> ACTIVITY: Rewrite the lines below, changing every occurrence of "reviews" to "comments" and keeping the rest as it is.

> DATA TO PROCESS:

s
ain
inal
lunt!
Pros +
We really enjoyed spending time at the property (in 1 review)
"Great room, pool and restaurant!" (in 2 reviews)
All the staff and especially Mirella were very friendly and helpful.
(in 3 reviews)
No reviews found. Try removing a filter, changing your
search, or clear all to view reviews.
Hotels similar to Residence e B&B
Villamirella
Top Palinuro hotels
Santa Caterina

> COMPLETED EXERCISE:
s
ain
inal
lunt!
Pros +
We really enjoyed spending time at the property (in 1 review)
"Great room, pool and restaurant!" (in 2 comments)
All the staff and especially Mirella were very friendly and helpful.
(in 3 comments)
No comments found. Try removing a filter, changing your
search, or clear all to view comments.
Hotels similar to Residence e B&B
Villamirella
Top Palinuro hotels
Santa Caterina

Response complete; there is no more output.